I really like it because I can use the mandrel for other items without adding a ton of spacers. Works great and I've been very pleased. I think you can still use the code DVD10 for $10 off $50 there. You can pick up some pen kits and bushings and be ready to go. Also, take a look at there yoyo kits, I would highly recommend these. Very simple to make and very popular with friends.


----------



## gtbuzz (Sep 19, 2011)

I've also got that Maxi-Mandrel that TheDane mentioned and it's quite nice. One thing I'd recommend to go along with it is the mandrel saver tailstock:










http://www.pennstateind.com/store/PKMSTS2.html

Sooner or later you're likely to crank down on that tailstock too much (I've done it 2-3 times) and bend the shaft. If you happen to do that, your turnings come out slightly eccentric (not really all that noticeable though). After replacing the shaft on mine twice, I got that and hasn't happened since, and it's about the cost of two spare shafts.


----------



## SFLTim (Dec 22, 2012)

Thanks for the replies everyone. Looks like I should maybe just go with a good mandrel, the mandrel saver and go ahead and buy some pen kits rather than buy a "starter kit". I've been turning for a little while, so I'm not a complete beginner. I have a Grizzly Lathe that's only about a year old and works very well. I'm assuming the mandrels are universal and will fit most lathes. Is that correct? Thanks for all the good info! Happy Holidays, I'm off to turn some pens in the next week or so…..


----------



## TheDane (May 15, 2008)

Make sure to check the Morse taper you need … your Grizz probably requires a Morse Taper #2, but check before ordering.


----------



## marcuscraft (Nov 14, 2012)

The link I posted has both the mandrel and mandrel saver…it'd a pretty good deal from what i could find. I would guess Gerry is right and you have a mt #2, just check grizzlys website to make sure.


----------



## SFLTim (Dec 22, 2012)

Thanks. I checked and Grizzly uses the MT #2. I ordered the Maxi-Mandrel and Mandrel Saver along with some other accessories and a couple of pen kits. Marcus, thanks for the coupon reminder it saved me $10. I also got a barrel cutter because that seemed to be a highly recommended item.

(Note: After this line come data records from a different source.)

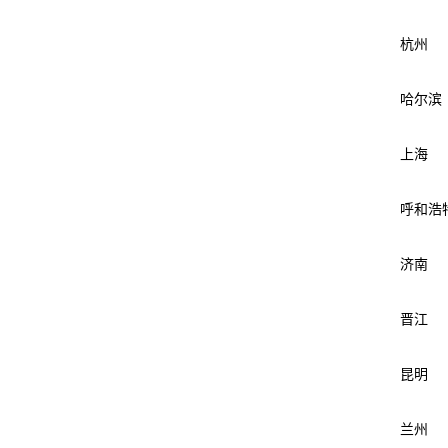
杭州
哈尔滨
上海
呼和浩
济南
晋江
昆明
兰州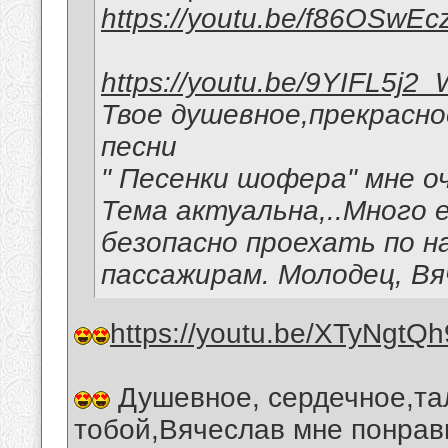
https://youtu.be/f86OSwEc
https://youtu.be/9YIFL5j2
Твое душевное,прекрасн
песни
" Песенки шофера" мне о
Тема актуальна,..Много
безопасно проехать по н
пассажирам. Молодец, Вя
https://youtu.be/XTyNgtQ
Душевное, сердечное,та
тобой,Вячеслав мне понрав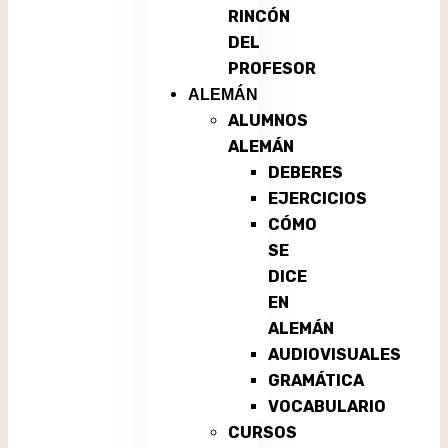
RINCÓN
DEL
PROFESOR
ALEMÁN
ALUMNOS
ALEMÁN
DEBERES
EJERCICIOS
CÓMO
SE
DICE
EN
ALEMÁN
AUDIOVISUALES
GRAMÁTICA
VOCABULARIO
CURSOS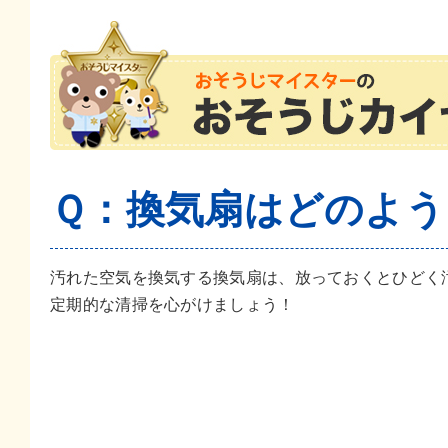
Ｑ：換気扇はどのよう
汚れた空気を換気する換気扇は、放っておくとひどく
定期的な清掃を心がけましょう！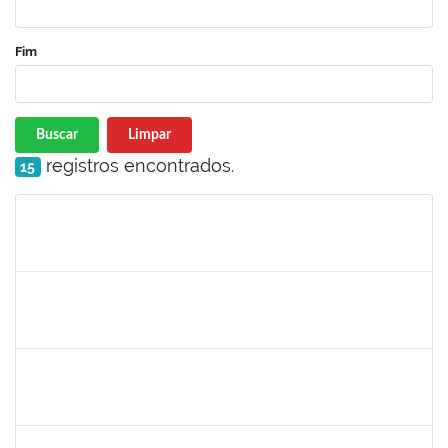
Fim
Buscar
Limpar
registros encontrados.
15
Matrícula
Nome
Cargo
Processo
Início
Fim
Status
287121
AIDA CELESTE SILVEIRA MAIA
Técnico
23007.00016902/2025-84
04/09/2025
19/09/2025
Concluído
1381835
JULIO ELOISIO BRANDAO DA SILVA
Docente
23007.00008877/2025-61
02/09/2025
30/11/2025
Concluído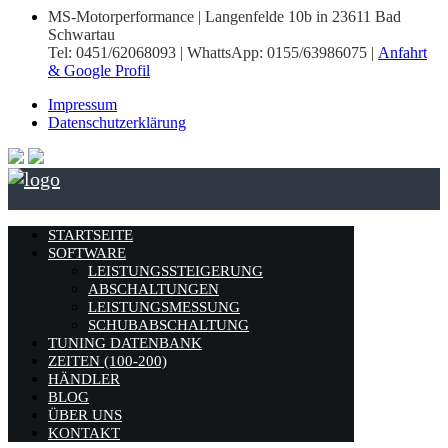
MS-Motorperformance | Langenfelde 10b in 23611 Bad
Schwartau
Tel: 0451/62068093 | WhattsApp: 0155/63986075 |
Anfahrt
& Google Profil
Impressum
Datenschutzerklärung
STARTSEITE
SOFTWARE
LEISTUNGSSTEIGERUNG
ABSCHALTUNGEN
LEISTUNGSMESSUNG
SCHUBABSCHALTUNG
TUNING DATENBANK
ZEITEN (100-200)
HÄNDLER
BLOG
ÜBER UNS
KONTAKT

I'm looking forward to this. I have several cured logs from the landscape business here in South Florida. Some cool tropical species like Mango, Sea Grape, Citrus, etc. I've resawed some and they have some really interesting grain patterns and spalting inside. I will post the results if they are worthy. LOL. LJ is a great forum to get sound advice and I appreciate all of your comments. Merry Christmas to all!


----------



## marcuscraft (Nov 14, 2012)

Oops, can't believe no one mentioned the barrel trimmer….definitely worth the $$$ for the convenience and time saving. Looking forward to seeing some pens from you.


----------



## TheDane (May 15, 2008)

SFLTim-Make sure your blanks are good and dry.

Turning wet/green pen blanks usually doesn't turn out so good.


----------